Kovac: Neustart in Monaco

Gute Chance – weise Entscheidung

von Redaktion

HANNA RAIF

Die Fußball-Medienlandschaft ist in anderen Ländern etwas aufgeregter als in Deutschland, aber diese Zahl aus Italien ist trotzdem unfassbar. Als Hasan Salihamidzic vor rund zehn Jahren bei Juventus Turin kickte, machte er sich mal den Spaß, Gerüchte zu zählen. Sein inoffizielles Studien-Thema: Angebliche Neuzugänge bei Juve.

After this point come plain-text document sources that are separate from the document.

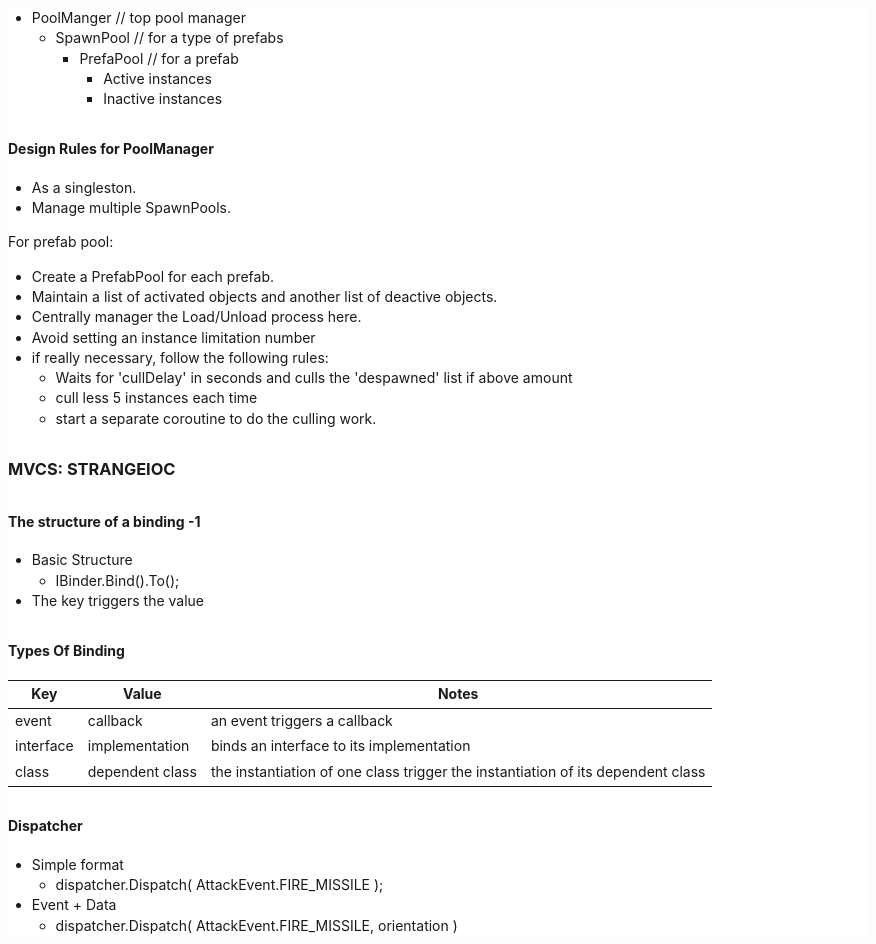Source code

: - PoolManger   // top pool manager
    - SpawnPool  // for a type of prefabs
        - PrefaPool // for a prefab
            - Active instances
            - Inactive instances


<h2 id="a93b8f8cd4cc57be6fba670068bc24a5"></h2>

#### Design Rules for PoolManager

 - As a singleston.
 - Manage multiple SpawnPools.

For prefab pool:

 - Create a PrefabPool for each prefab.
 - Maintain a list of activated objects and another list of deactive objects.
 - Centrally manager the Load/Unload process here.
 - Avoid setting an instance limitation number
 - if really necessary, follow the following rules:
    - Waits for 'cullDelay' in seconds and culls the 'despawned' list if above amount
    - cull less 5 instances each time
    - start a separate coroutine to do the culling work.


<h2 id="91dc8cacaf7624ef35829f785af0a1f6"></h2>

### MVCS: STRANGEIOC

<h2 id="e8807470ddfaad2fce09c2d505972349"></h2>

#### The structure of a binding -1

 - Basic Structure 
    - IBinder.Bind<Key>().To<Value>();
 - The key triggers the value

<h2 id="21457396df568ec61eb723910e9908c9"></h2>

#### Types Of Binding

 Key  | Value  | Notes   
--- | --- | --- 
event | callback | an event triggers a callback
interface | implementation | binds an interface to its implementation
class | dependent class | the instantiation of one class trigger the instantiation of its dependent class

<h2 id="dbfcc2e96980bb87c34df3809193c62a"></h2>

#### Dispatcher

 - Simple format
    - dispatcher.Dispatch( AttackEvent.FIRE_MISSILE ); 
 - Event + Data
    - dispatcher.Dispatch( AttackEvent.FIRE_MISSILE, orientation )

Sein Untersuchungsobjekt: Die Zeitung „Tuttosport“, eine Sommer-Transferphase lang. Sein Ergebnis: 388. Wäre eng auf dem Trainingsplatz und teuer geworden.

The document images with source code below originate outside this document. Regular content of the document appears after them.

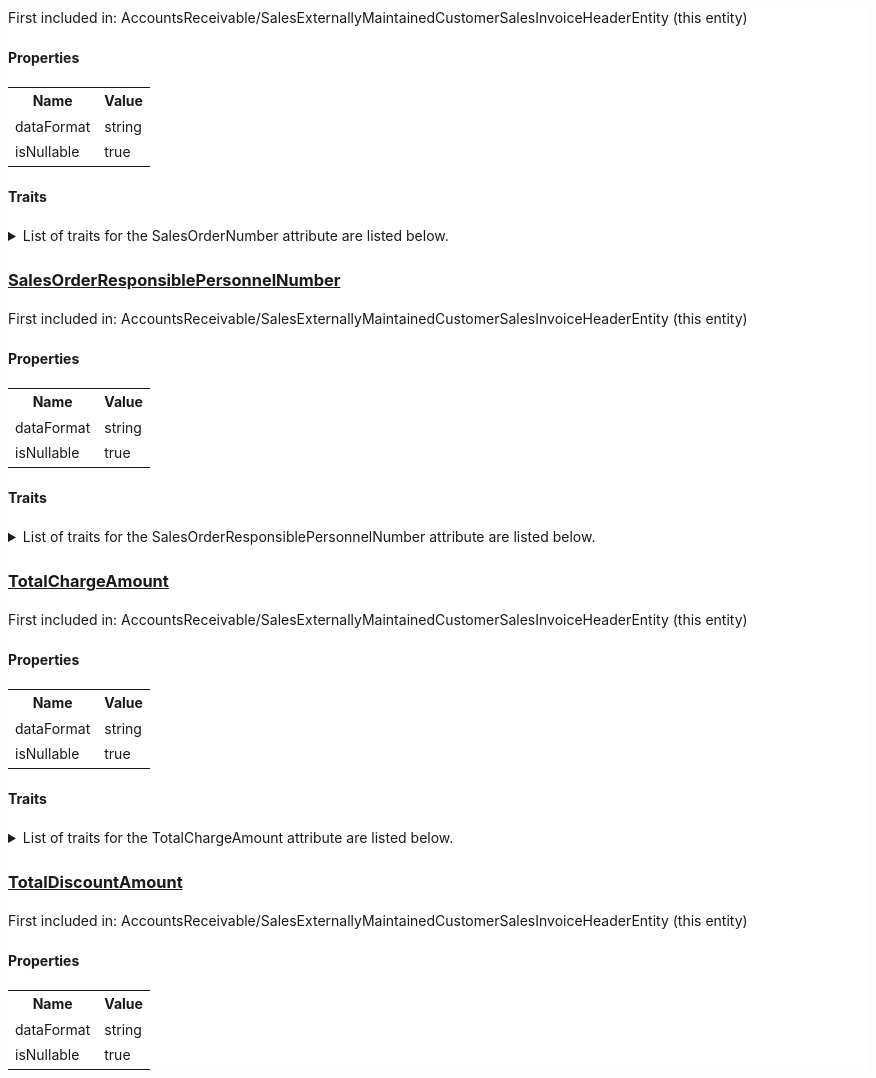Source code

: First included in: AccountsReceivable/SalesExternallyMaintainedCustomerSalesInvoiceHeaderEntity (this entity)  

#### Properties

<table><tr><th>Name</th><th>Value</th></tr><tr><td>dataFormat</td><td>string</td></tr><tr><td>isNullable</td><td>true</td></tr></table>

#### Traits

<details><summary>List of traits for the SalesOrderNumber attribute are listed below.</summary></details>

### <a href=#SalesOrderResponsiblePersonnelNumber name="SalesOrderResponsiblePersonnelNumber">SalesOrderResponsiblePersonnelNumber</a>

First included in: AccountsReceivable/SalesExternallyMaintainedCustomerSalesInvoiceHeaderEntity (this entity)  

#### Properties

<table><tr><th>Name</th><th>Value</th></tr><tr><td>dataFormat</td><td>string</td></tr><tr><td>isNullable</td><td>true</td></tr></table>

#### Traits

<details><summary>List of traits for the SalesOrderResponsiblePersonnelNumber attribute are listed below.</summary></details>

### <a href=#TotalChargeAmount name="TotalChargeAmount">TotalChargeAmount</a>

First included in: AccountsReceivable/SalesExternallyMaintainedCustomerSalesInvoiceHeaderEntity (this entity)  

#### Properties

<table><tr><th>Name</th><th>Value</th></tr><tr><td>dataFormat</td><td>string</td></tr><tr><td>isNullable</td><td>true</td></tr></table>

#### Traits

<details><summary>List of traits for the TotalChargeAmount attribute are listed below.</summary></details>

### <a href=#TotalDiscountAmount name="TotalDiscountAmount">TotalDiscountAmount</a>

First included in: AccountsReceivable/SalesExternallyMaintainedCustomerSalesInvoiceHeaderEntity (this entity)  

#### Properties

<table><tr><th>Name</th><th>Value</th></tr><tr><td>dataFormat</td><td>string</td></tr><tr><td>isNullable</td><td>true</td></tr></table>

Der Sportvorstand des FC Bayern erzählt diese Anekdote gerne, denn sie steht sinnbildlich für den Markt, auf dem er und seine Kollegen versuchen müssen, einen kühlen Kopf zu bewahren. Gerüchte bestimmen die Branche, und verglichen mit 388 Spieler-Namen sind zwei Vereine, bei denen Niko Kovac im vergangenen Dreivierteljahr angeblich vor einer Verpflichtung stand, Randnotizen. Heute weiß man, dass der ehemalige Bayern-Trainer weder Hertha BSC zum „Big City Club“ noch den BVB zum echten Bayern-Konkurrenten formen wird. Vielmehr wurde Kovac gestern Abend als neuer Chefcoach von AS Monaco vorgestellt.

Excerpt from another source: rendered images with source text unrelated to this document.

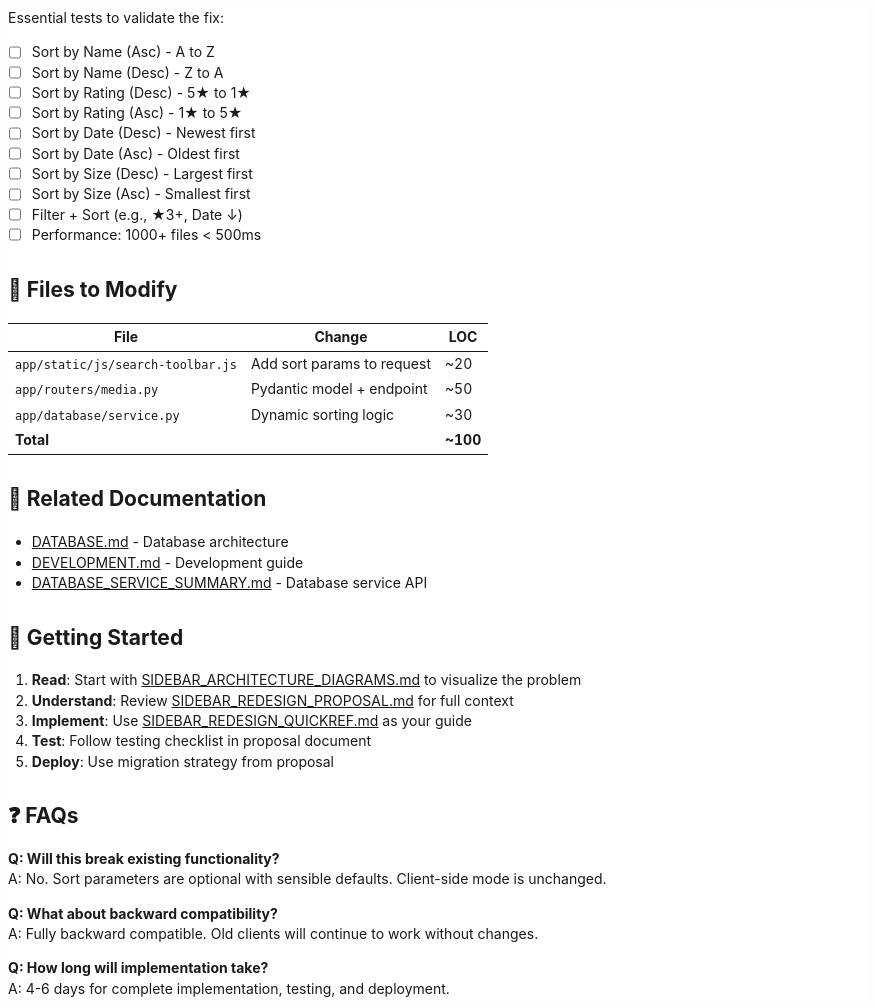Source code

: Essential tests to validate the fix:

- [ ] Sort by Name (Asc) - A to Z
- [ ] Sort by Name (Desc) - Z to A  
- [ ] Sort by Rating (Desc) - 5★ to 1★
- [ ] Sort by Rating (Asc) - 1★ to 5★
- [ ] Sort by Date (Desc) - Newest first
- [ ] Sort by Date (Asc) - Oldest first
- [ ] Sort by Size (Desc) - Largest first
- [ ] Sort by Size (Asc) - Smallest first
- [ ] Filter + Sort (e.g., ★3+, Date ↓)
- [ ] Performance: 1000+ files < 500ms

## 📁 Files to Modify

| File | Change | LOC |
|------|--------|-----|
| `app/static/js/search-toolbar.js` | Add sort params to request | ~20 |
| `app/routers/media.py` | Pydantic model + endpoint | ~50 |
| `app/database/service.py` | Dynamic sorting logic | ~30 |
| **Total** | | **~100** |

## 🔗 Related Documentation

- [DATABASE.md](DATABASE.md) - Database architecture
- [DEVELOPMENT.md](DEVELOPMENT.md) - Development guide
- [DATABASE_SERVICE_SUMMARY.md](DATABASE_SERVICE_SUMMARY.md) - Database service API

## 🚀 Getting Started

1. **Read**: Start with [SIDEBAR_ARCHITECTURE_DIAGRAMS.md](SIDEBAR_ARCHITECTURE_DIAGRAMS.md) to visualize the problem
2. **Understand**: Review [SIDEBAR_REDESIGN_PROPOSAL.md](SIDEBAR_REDESIGN_PROPOSAL.md) for full context
3. **Implement**: Use [SIDEBAR_REDESIGN_QUICKREF.md](SIDEBAR_REDESIGN_QUICKREF.md) as your guide
4. **Test**: Follow testing checklist in proposal document
5. **Deploy**: Use migration strategy from proposal

## ❓ FAQs

**Q: Will this break existing functionality?**  
A: No. Sort parameters are optional with sensible defaults. Client-side mode is unchanged.

**Q: What about backward compatibility?**  
A: Fully backward compatible. Old clients will continue to work without changes.

**Q: How long will implementation take?**  
A: 4-6 days for complete implementation, testing, and deployment.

Gut acht Monate hat sich der Kroate also Zeit gelassen, um einem neuen Arbeitgeber zuzusagen – und ein wenig Gras über den Abgang in München wachsen zu lassen. Man muss ihm zugute halten, dass er sich seit dem Herbst, seit dem jähen Ende beim Rekordmeister, vorbildlich verhalten hat. Während Hansi Flick aus einem Team, dem man unter Kovac das internationale Format absprach, einen echten Triple-Anwärter gemacht hat, ist es um den „Ex“ still geworden. Kein Nachtreten, kein Wehklagen, kein Analysieren, kaum ein öffentlicher Auftritt – obwohl er durchaus viel zu erzählen gehabt hätte. Was von diesem kurzen Intermezzo im Gedächtnis bleiben wird: Dass Flick ihm im Rahmen des Double-Gewinns dankte. Und der Rest ihn längst vergessen hat.

Die Aufgabe in Monaco ist eine reizvolle, sie ist aber nicht zu unterschätzen. Kovac soll dem abgestürzten Champions-League-Halbfinalisten von 2017 eine Mischung aus Glanz und Kampfgeist auferlegen, man schätzt seinen Spielstil. Für den 48-Jährigen ist das eine Chance, sich zu rehabilitieren. Dass er diese fernab der Bundesliga wahrnimmt, kann man als weise Entscheidung werten. Man wird seine Arbeit in Deutschland registrieren, aber nicht sezieren. Außer er holt 388 Spieler.